Prosecco is essentially Italy’s version of Champagne, and its most well-known alternative. It belongs to the spumate (sparkling) category of Italian wines and closely resembles the creamy bubble of Champagne. Prosecco is produced in Northern Italy using Glera grapes, which give it stronger fruit and flower notes. Because it leans sweeter than Champagne, it’s an excellent pairing with salty charcuterie like prosciutto.
If Prosecco is Italy’s version of Champagne, Spain’s is Cava. Macabeu is the primary grape used, along with Xarel-lo and Paralleda. Together this grape trifecta creates a sparkling wine that is less sweet than Prosecco with mild acidity. Cava replicates the same process as traditional Champagne with secondary fermentation occurring in the bottle (as opposed to in a tank, like with Prosecco). Expect light pear and melon aromas, a perfect pairing for Marcona almonds.
Portugal and Argentina are home to the lesser-known Espumante. Unlike other European countries which typically produce their sparkling wines in specific regions, espumante is produced widely across Portugal. However, the highest-quality versions are made in the Bairrada region. The cool coastal climate mitigates summer temperature spikes, producing some of the best grapes in the country. The Arinto grape is common in Espumante, which lends the sparkler a rich acidity ideal for balancing with succulent roasted meats.
Value Pick: Aphros Sparkling Loureiro Reserve ($22)
French Crémants are sparkling wines produced outside of Champagne.
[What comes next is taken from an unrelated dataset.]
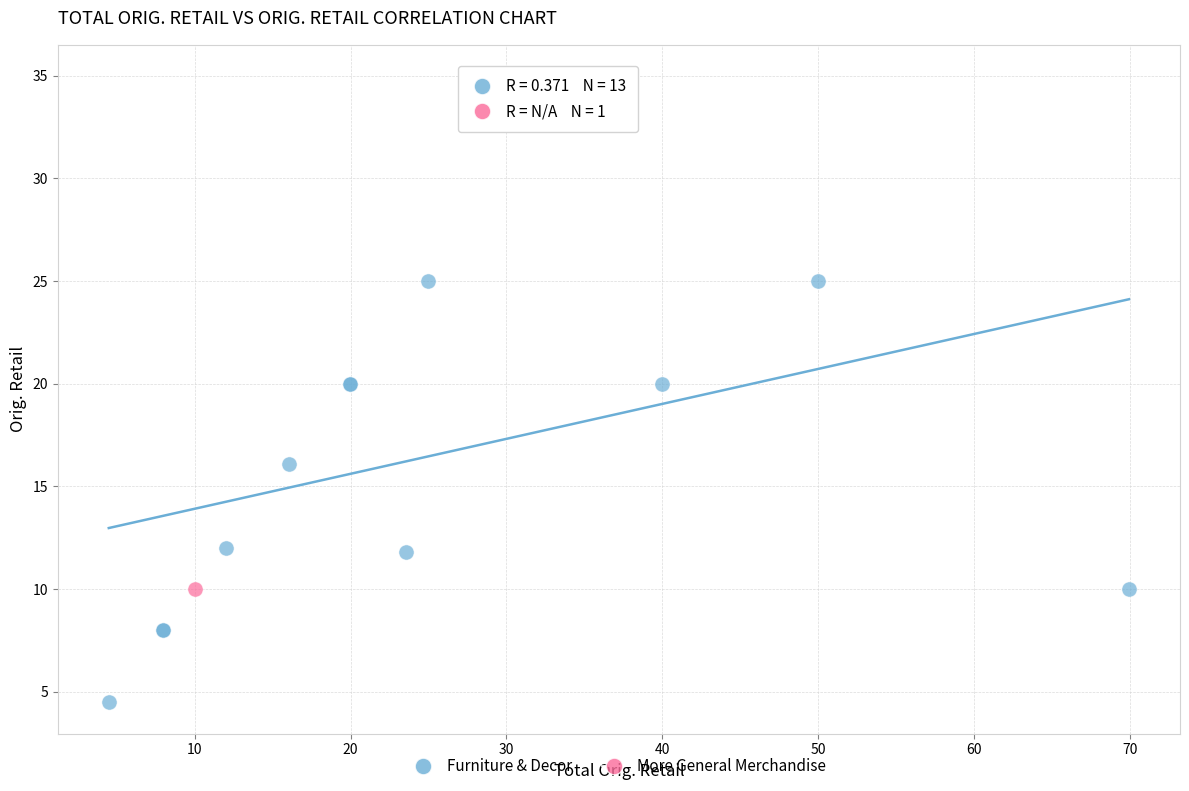

What are all the series names shown in the legend?

Furniture & Decor, More General Merchandise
Over 20 regions throughout France produce Crémant, including Alsace, Bourgogne, Limoux and Jura — though the best come from Burgundy. “The proximity to Champagne and the similarity in soils translates to Crémants that taste like Champagne,” says Lorena Ascencios, Head Buyer at Astor Wines & Spirits in New York City.
Value Pick: Koenig Crémant d’Alsace ($15)
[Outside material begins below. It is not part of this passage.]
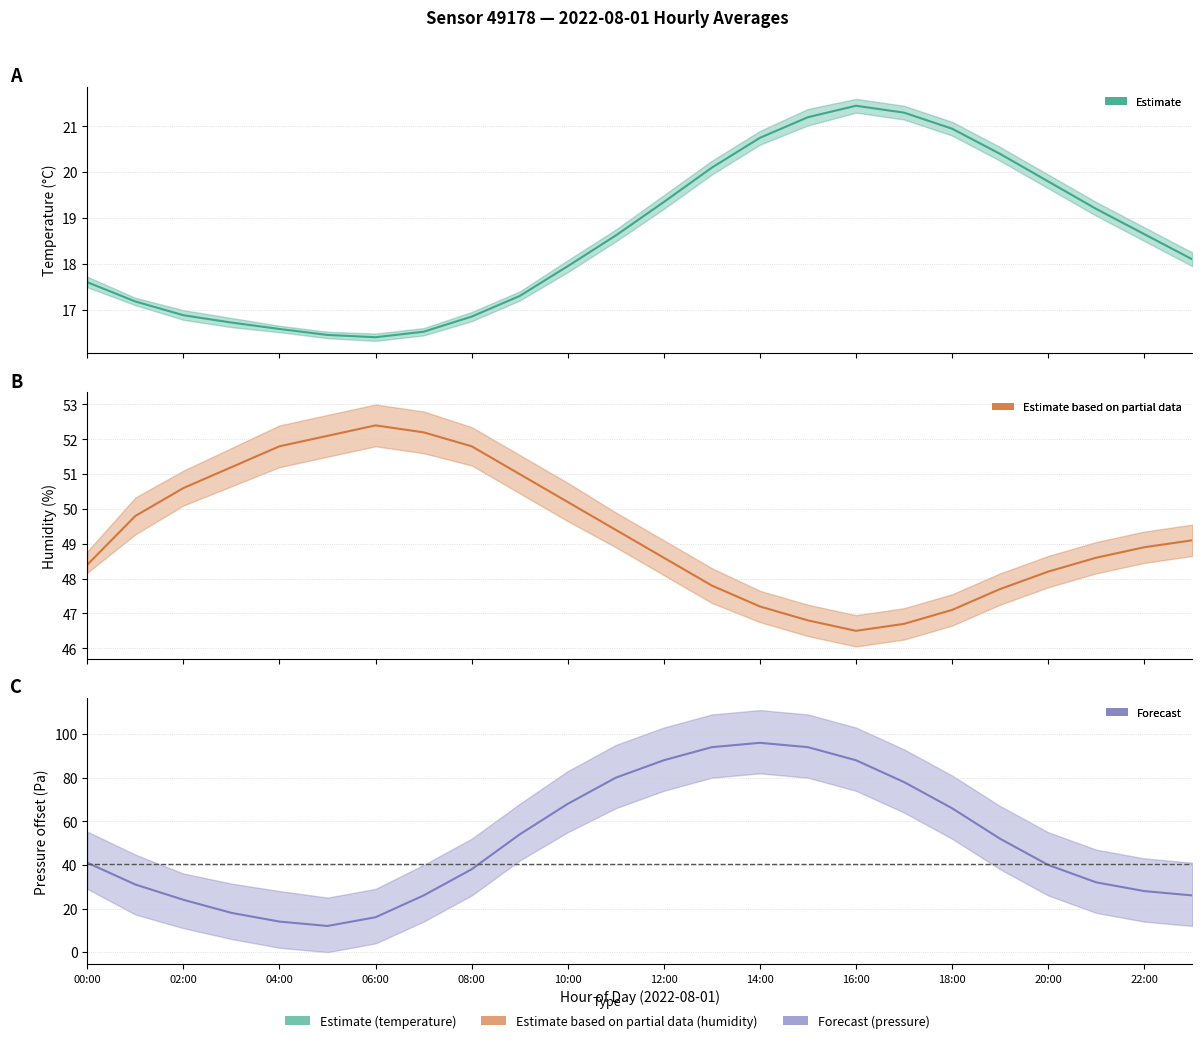

True or false: humidity and temperature intersect in this chart.

False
Pétillant Naturel translates to “naturally sparkling,” and the wines — fondly referred to as “pet nats” — are enjoying resurgence. They are made by interrupting the initial fermentation process: Before the yeast has consumed all the sugars from the grapes, winemakers bottle the wine, trapping the little carbon dioxide gas still to be released through natural fermentation. The result is a gentler sparkling wine with a less aggressive bubble.
Value Pick: Štoka “Bela Penece” Pétillant-Naturel ($23)
The Lambruscos of yesteryear were overly sweet and unrefined. Today, however, it’s not unusual now to find dry, old-vine versions with deep pomegranate hues. “The Lambrusco is so appealing because the color and the quality of what you can find on the market now,” Ascencios says. Because of its higher acid content, Lambrusco pairs well with fatty foods like salumi.